Al Toke Pez is not only hard to find, it’s even harder to get a seat at, since there are just six chairs. But wait you must for 33 year-old Tomas Matsufuji’s creative ceviches and fried seafood. Located in the Surquillo District, this literal hole-in-the-wall is manned by three cooks, plus Tomas’ mom. Diego Salazar (pictured, at left above) is the Editor of Perú 21, a local paper, and he knows the backstreets of Lima like few others. He graciously took me around to a few places one Sunday, chatting up the bartenders and chefs along the way. The menu at Al Toke Pez is extremely limited with just a daily ceviche, a chicharron (fried fish) and a fried rice. They also sell tiny Styrofoam cups filled with leche de tigre that are topped with a few shards of fried squid or octopus. I had a chance to eat there with Vogue’s Jeffrey Steingarten (pictured, in the middle above), who was researching places for a story. Man, I thought my wife asked a lot of questions…but he was a convivial soul who was just as into devouring everything on our plates as I was. Get a cooling, inky dark chicha morada (sweet purple corn drink with cinnamon and lemon) but don’t linger too long, because chances are someone is waiting for your seat.
Another hard-to-find spot is Chez Wong, a serious chifa restaurant located in someone’s home. There is no sign here, just a door. I had to ask a few people in the area where I was going, since all I had was a pin on Google Maps and not much else. Javier Wong’s dad was a Chino (Chinese) and his mom was Peruvian. He opened his narrow, casual restaurant on the first floor of his house in 1994, and to this day, still serves a set three or four-course lunch only. (Note: many cebicherias in Lima are only open for lunch, typically 12 – 5 p.m., so be sure to check hours before heading out). Ours began with large hunks of flounder and discs of octopus, swimming in bright lime juice; we added some aji limó – the classic red chile that provides heat to ceviches – and devoured the plate in about 4 minutes.
Finally, another lunch-only spot (by that I mean 11 a.m. – 5 p.m.) is La Picanteria. Also located in Surquillo, not far from Al Toke Pez, this communal-style restaurant features larger, heartier dishes meant for sharing.
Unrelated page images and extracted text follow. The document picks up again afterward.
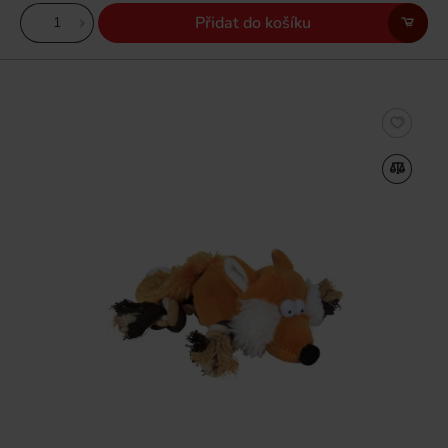
Přidat do košíku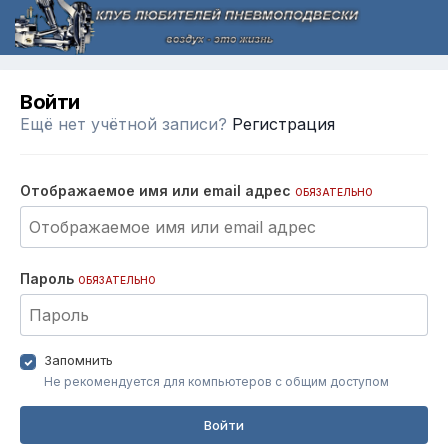
Войти
Ещё нет учётной записи?
Регистрация
Отображаемое имя или email адрес
ОБЯЗАТЕЛЬНО
Пароль
ОБЯЗАТЕЛЬНО
Запомнить
Не рекомендуется для компьютеров с общим доступом
Войти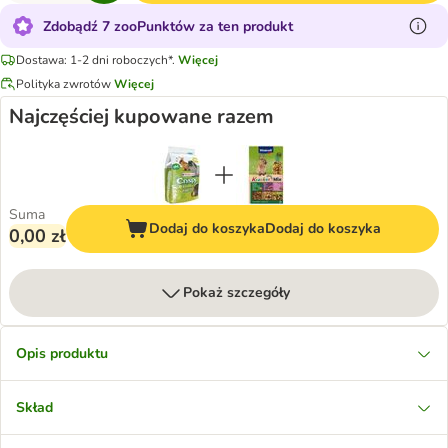
Zdobądź 7 zooPunktów za ten produkt
Dostawa: 1-2 dni roboczych*.
Więcej
Polityka zwrotów
Więcej
Najczęściej kupowane razem
Suma
Dodaj do koszyka
Dodaj do koszyka
0,00 zł
Pokaż szczegóły
Opis produktu
Skład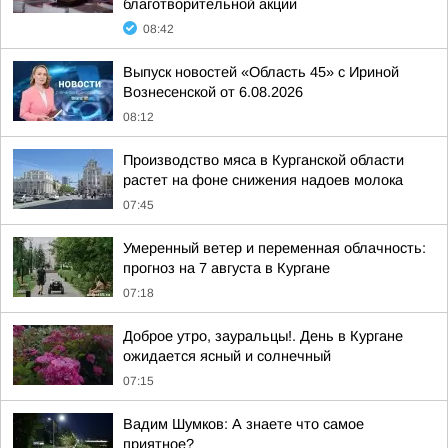
благотворительной акции
08:42
Выпуск новостей «Область 45» с Ириной
Вознесенской от 6.08.2026
08:12
Производство мяса в Курганской области
растет на фоне снижения надоев молока
07:45
Умеренный ветер и переменная облачность:
прогноз на 7 августа в Кургане
07:18
Доброе утро, зауральцы!. День в Кургане
ожидается ясный и солнечный
07:15
Вадим Шумков: А знаете что самое
приятное?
Considered a bit of an outlier by peers, this restaurant opened up somewhat controversially, since it charges higher prices than comparable family-style restaurants, but the skills in the kitchen – and the sourcing of ingredients – are without peer. Whole fish stuffed with herbs and chiles; sides of pork that pull from the bone with the slightest tug of your fork; duck “ceviche” with roasted potatoes and sides of steamed rice with peas…everything that hit our table could have been shared with three more folks; it makes Chicago’s avec look stingy.
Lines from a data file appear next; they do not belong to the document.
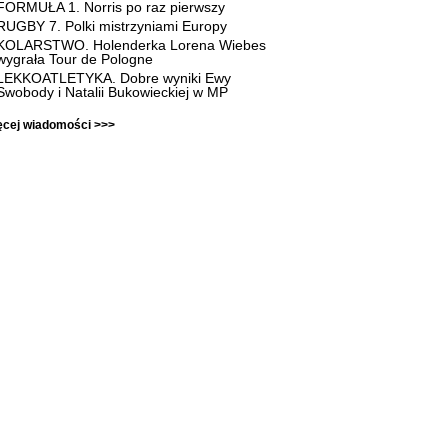
FORMUŁA 1. Norris po raz pierwszy
RUGBY 7. Polki mistrzyniami Europy
KOLARSTWO. Holenderka Lorena Wiebes
wygrała Tour de Pologne
LEKKOATLETYKA. Dobre wyniki Ewy
Swobody i Natalii Bukowieckiej w MP
ęcej wiadomości >>>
We did have to wait about an hour for our table – it’s first-come, first-served – but thankfully we had just come from eating at Al Toke Pez, so we weren’t famished. We did, however, sip chilcanos, my new favorite drink, made from pisco, ginger ale and fruit purees – we all agreed the aguaymanto (Gooseberry? Tiny yellow tomato? Cousin to the tomatillo?) was the best.
At around 4 p.m., Renzo Garibaldi (the Meat Prophet of Peru), owner of Osso Butcher Shop, walked in with some of his buddies. They were all looking famished and ready to order a ton of food. I have no idea if the restaurant decided to stay open past 5 p.m. that day, but considering they’re on Lima time, a little delay in the proceedings and a relaxation of the rules wouldn’t be surprising. I just want to know what the dude ordered.